Владислав Евгеньевич легко встал, шагнул к стене, взялся за упакованный в бумагу квадрат. Тот был Оське до плеча. Они с Оськой (который ничего не понимал) поставили эту штуку на сиденье стула, прислонили к спинке. Стул пошатнулся от тяжести. Доктор дернул узел шпагата, рывком раскидал упаковку…
Оську ударило ветром. Хлестким, холодным. Прямо с холста.

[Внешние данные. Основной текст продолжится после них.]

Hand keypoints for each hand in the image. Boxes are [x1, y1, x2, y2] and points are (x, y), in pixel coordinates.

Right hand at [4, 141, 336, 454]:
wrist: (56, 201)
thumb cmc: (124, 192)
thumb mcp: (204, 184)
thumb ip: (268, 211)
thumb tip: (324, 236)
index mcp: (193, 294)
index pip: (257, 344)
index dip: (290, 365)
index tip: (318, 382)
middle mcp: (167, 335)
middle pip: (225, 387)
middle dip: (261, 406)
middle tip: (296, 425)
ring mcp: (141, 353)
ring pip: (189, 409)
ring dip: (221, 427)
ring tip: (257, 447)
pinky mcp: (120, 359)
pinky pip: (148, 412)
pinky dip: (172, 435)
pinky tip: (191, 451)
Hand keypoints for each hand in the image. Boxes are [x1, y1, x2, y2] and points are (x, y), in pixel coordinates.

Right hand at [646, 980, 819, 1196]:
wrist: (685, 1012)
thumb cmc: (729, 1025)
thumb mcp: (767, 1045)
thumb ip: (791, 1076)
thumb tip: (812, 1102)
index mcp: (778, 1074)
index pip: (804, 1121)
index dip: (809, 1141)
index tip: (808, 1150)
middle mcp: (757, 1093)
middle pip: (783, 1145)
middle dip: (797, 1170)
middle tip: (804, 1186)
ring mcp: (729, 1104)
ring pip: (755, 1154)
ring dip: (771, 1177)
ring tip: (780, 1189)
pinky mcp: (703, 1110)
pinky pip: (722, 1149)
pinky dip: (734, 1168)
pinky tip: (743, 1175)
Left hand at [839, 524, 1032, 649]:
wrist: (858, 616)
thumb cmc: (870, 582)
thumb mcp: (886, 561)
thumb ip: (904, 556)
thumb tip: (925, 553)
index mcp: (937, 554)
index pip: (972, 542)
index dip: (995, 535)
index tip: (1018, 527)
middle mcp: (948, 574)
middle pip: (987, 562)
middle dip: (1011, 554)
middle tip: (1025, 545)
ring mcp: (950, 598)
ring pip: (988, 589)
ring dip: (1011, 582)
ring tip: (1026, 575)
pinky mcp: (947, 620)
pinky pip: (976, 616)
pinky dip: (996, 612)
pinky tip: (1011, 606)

На картине был шторм. Серые и сизые клочья туч летели из деревянной резной рамы, как из выбитого окна. Летела и пена – с гребней зеленых вздыбленных волн. Главная волна посреди картины была как гора. С ее скользкого склона мчался на зрителя трехмачтовый корабль. Ну, не точно на зрителя, чуть в сторону, потому что виден был лишь один борт. А еще – вздыбленная корма, перехлестнутая гребнями палуба.
Парусов – почти черных от сумрака и влаги – было немного. Один треугольник на носу, фор-марсель, нижний парус на грот-мачте да чуть заметная в брызгах и штормовом полусвете контр-бизань. Оно и понятно: в такую погоду лишние паруса – гибель.